Two days later I found myself on a bike riding through the pothole-filled Ghazipur-Ballia highway. ‘What do you mean you have no address baaji?’, Danish asked as we rode past lentil fields. He was a distant relative, belonging to the same community but not in anyway related to my grandfather’s side. My presence had intrigued him, so he offered to come along and I took it up happily thinking a bike ride to Ballia would add a new dimension to the journey. “You have two hours to find this place of yours, then we will go back to Banaras,” Danish warned me, his faith in me clearly diminishing halfway through the journey. At that moment, I merely closed my eyes, turned my face towards the unforgiving sun and asked my late grandfather to come to my help, I had not come all this way to return empty handed.
Ballia welcomed me with posters of Bhojpuri cinema, men clad in dhoti were selling masalas on street corners, and women moulding clay toys made for a striking first impression. All I could recount at this point was an area that often came up in the story sessions, Bishnipur. Bishnipur turned out to be a rather buzzing residential area, with private schools in every gully, we rode past a house with a name plate that carried a Muslim name. “Rukko rukko,” I ordered Danish, ‘Maybe the people inside will know someone from my khandaan?’ I thought out loud. Danish dismissed my thought, smirked at my foolishness and chose to stand in a corner as I got off to ring the bell.
A middle aged man greeted me at the door and I politely informed him about my purpose of being in the city by the Ganga.
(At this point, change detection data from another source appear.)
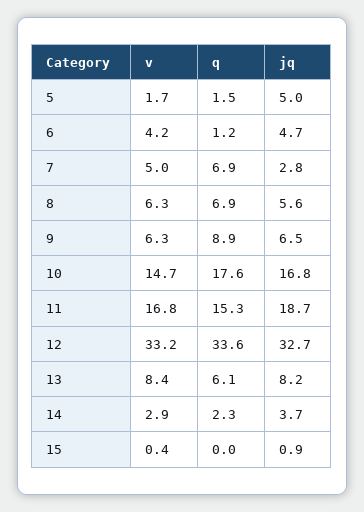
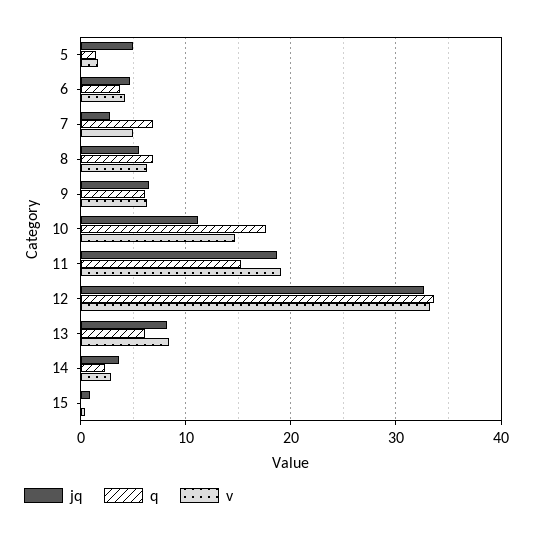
q, 6: 1.2 -> 4
q, 9: 8.9 -> 6
jq, 10: 16.8 -> 11
v, 11: 16.8 -> 19

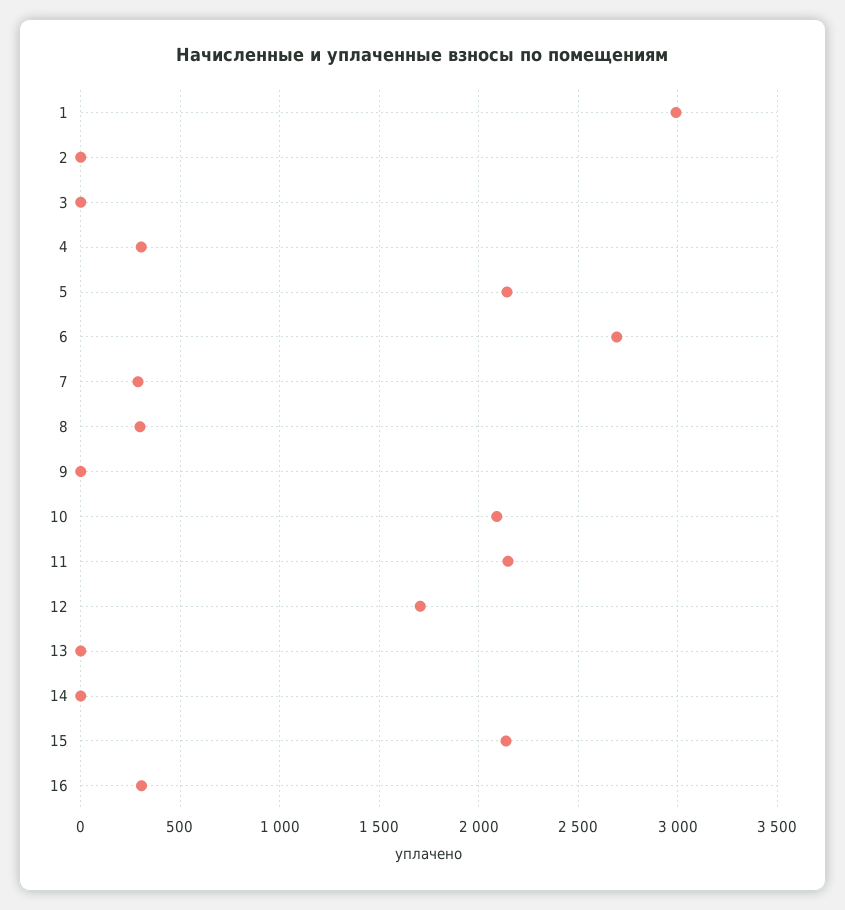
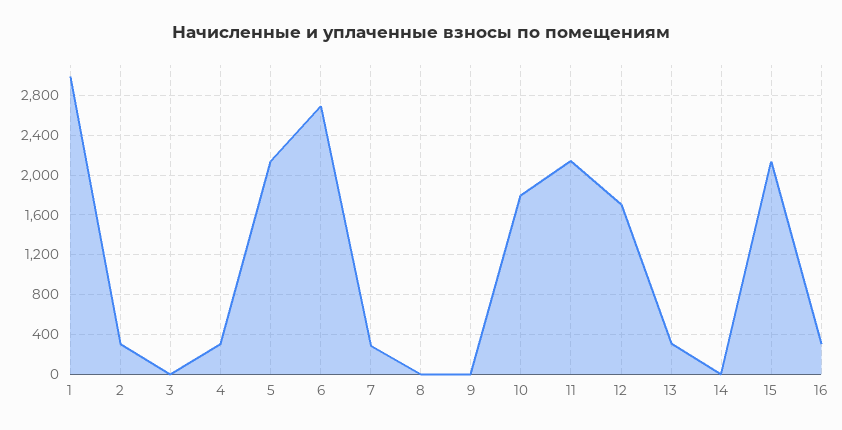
2: 0 -> 300
8: 300 -> 0
10: 2100 -> 1800
13: 0 -> 300

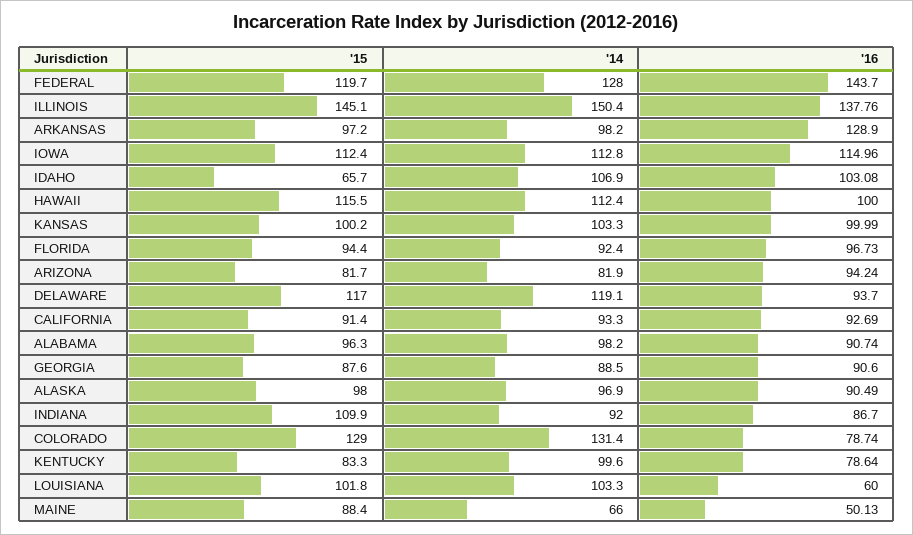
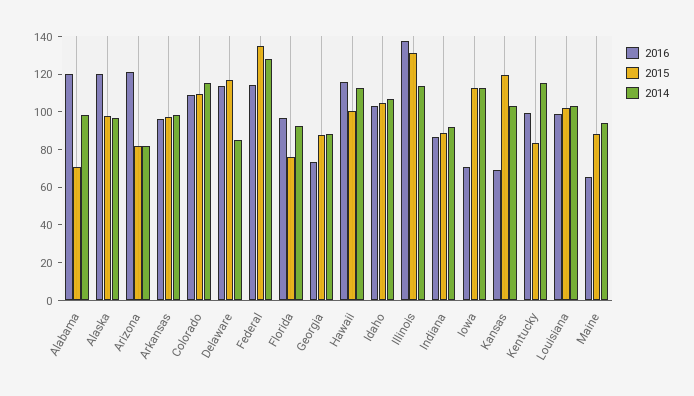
'15, FEDERAL: 119.7 -> 135
'16, FEDERAL: 143.7 -> 115
'15, ILLINOIS: 145.1 -> 130
'14, ILLINOIS: 150.4 -> 115
'16, ARKANSAS: 128.9 -> 95
'16, IOWA: 114.96 -> 70
'15, IDAHO: 65.7 -> 105
'15, HAWAII: 115.5 -> 100
'16, HAWAII: 100 -> 115
'15, KANSAS: 100.2 -> 120
'16, KANSAS: 99.99 -> 70
'15, FLORIDA: 94.4 -> 75
'16, ARIZONA: 94.24 -> 120
'14, DELAWARE: 119.1 -> 85
'16, DELAWARE: 93.7 -> 115
'15, CALIFORNIA: 91.4 -> none
'14, CALIFORNIA: 93.3 -> none
'16, CALIFORNIA: 92.69 -> none
'15, ALABAMA: 96.3 -> 70
'16, ALABAMA: 90.74 -> 120
'16, GEORGIA: 90.6 -> 75
'16, ALASKA: 90.49 -> 120
'15, INDIANA: 109.9 -> 90
'15, COLORADO: 129 -> 110
'14, COLORADO: 131.4 -> 115
'16, COLORADO: 78.74 -> 110
'14, KENTUCKY: 99.6 -> 115
'16, KENTUCKY: 78.64 -> 100
'16, LOUISIANA: 60 -> 100
'14, MAINE: 66 -> 95
'16, MAINE: 50.13 -> 65

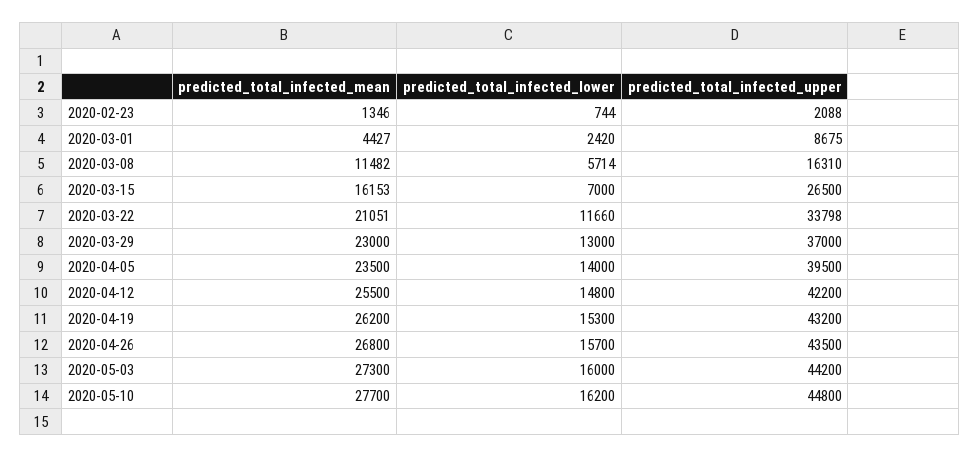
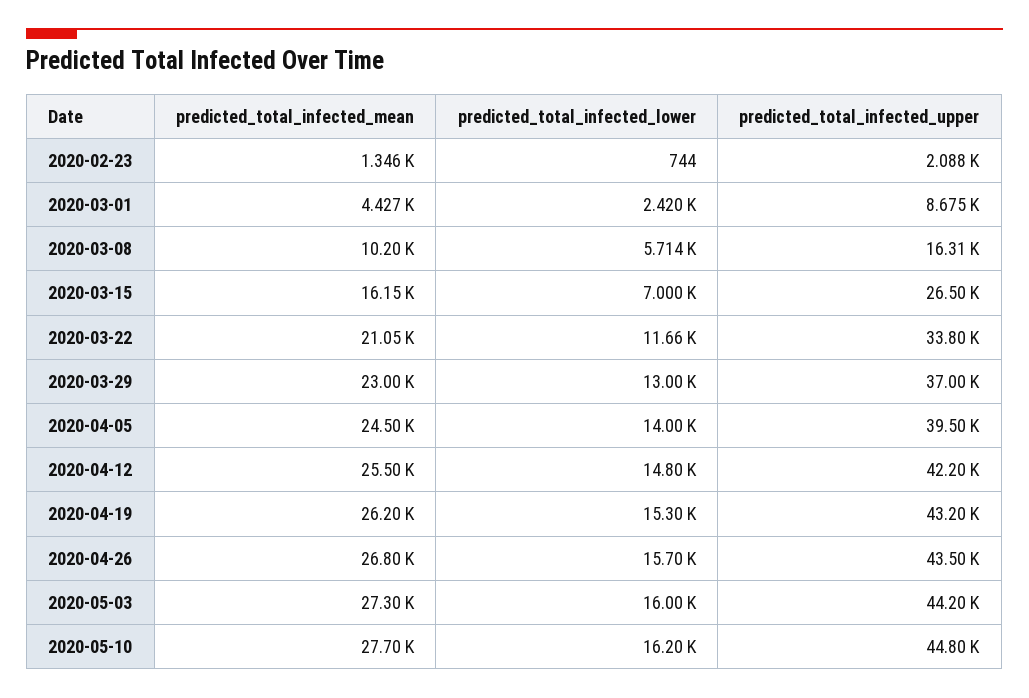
predicted_total_infected_mean, 2020-03-08: 11482 -> 10200
predicted_total_infected_mean, 2020-04-05: 23500 -> 24500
He then proceeded to interrogate me for twenty minutes-asking me names of everyone in my extended family. Exasperated with his lack of warmth and constant questioning, I excused myself and turned around disappointedly to head back. “But you have come to the right place!,” he grumbled loudly. Pleasantly jolted, my eyes started welling up, it was surreal to believe that the first house I knocked on turned out to be the one I was looking for! Destiny had placed me right where I belonged.
Within minutes I became phupho (aunt) to the man’s children inside the house. 1947 did not just separate India and Pakistan, entire families were partitioned, split between ideologies some family members chose to stay back while others believed in Jinnah’s vision. I discovered relatives previously unknown to me.
There was much jubilation surrounding my presence in Ballia, people from the neighbourhood both Hindus and Muslims frequently dropped in to chit chat. This is how most people in UP live, with one foot constantly in their padosi’s place. Religion is crucial but interpersonal relations reign supreme, especially the ties that have lasted for years.
The portion of the house my grandad was born in was now on lease, on one end of the vast space a Mandir had also been erected. Ganga flowed nearby blending the green and saffron of people’s hearts into one divine hue. I was right at home yet an outsider, but more importantly closer to the beginning of my dada’s life, and now equipped with a story I can share with my future grandkids.